Are we constantly working around an architectural choice from the past based on assumptions about our domain that are no longer true? Maybe we need to create and prioritize a ticket for rearchitecting that. A resilient code design considers what types of changes the team expects to make in the future, and it allocates flexibility in those parts of the code. As with any task that involves predicting the future, sometimes we get it wrong. In those cases, we might need to change our design. That may require a dedicated effort.
How do we identify and prioritize chores like these? I have a whole self-paced online course about that, but even focusingon maintenance load in units of specific chores, rather than a unitary towering thundercloud of “tech debt,” gives us a better place to start addressing it.
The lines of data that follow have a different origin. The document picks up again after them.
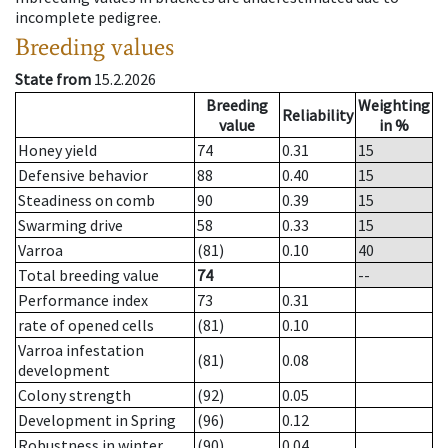
incomplete pedigree.
Breeding values
State from
15.2.2026
Breeding
Weighting
Reliability
value
in %
Honey yield
74
0.31
15
Defensive behavior
88
0.40
15
Steadiness on comb
90
0.39
15
Swarming drive
58
0.33
15
Varroa
(81)
0.10
40
Total breeding value
74
--
Performance index
73
0.31
rate of opened cells
(81)
0.10
Varroa infestation
(81)
0.08
development
Colony strength
(92)
0.05
Development in Spring
(96)
0.12
Robustness in winter
(90)
0.04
We want feature development to feel smooth and effortless. The longer we put off maintenance work, the less smooth and effortless feature development will be. Rather than sweep all of those tasks under a rug called “tech debt” and then occasionally ask for time to deal with it as one unit, we can track what specific elements of the system force feature development to take longer, measure them in terms of the amount of developer effort that they require, and then negotiate their completion as individual tasks with attractive outcomes for developer capacity. We’re no longer framing them as an opaque and uncertain cost. We’re instead framing them as clearly circumscribed investments in our ability to produce impactful features. That conversation puts folks on the same page. It also increases the likelihood that:
- Engineers can allocate specific time to do the maintenance work
- Engineers will even be recognized for doing the maintenance work
- The maintenance work, having been selected from the real reasons that feature development slowed down, will actually improve the feature development experience for the future
And that makes the conversation about tech debt a lot less disheartening; It might even make it hopeful.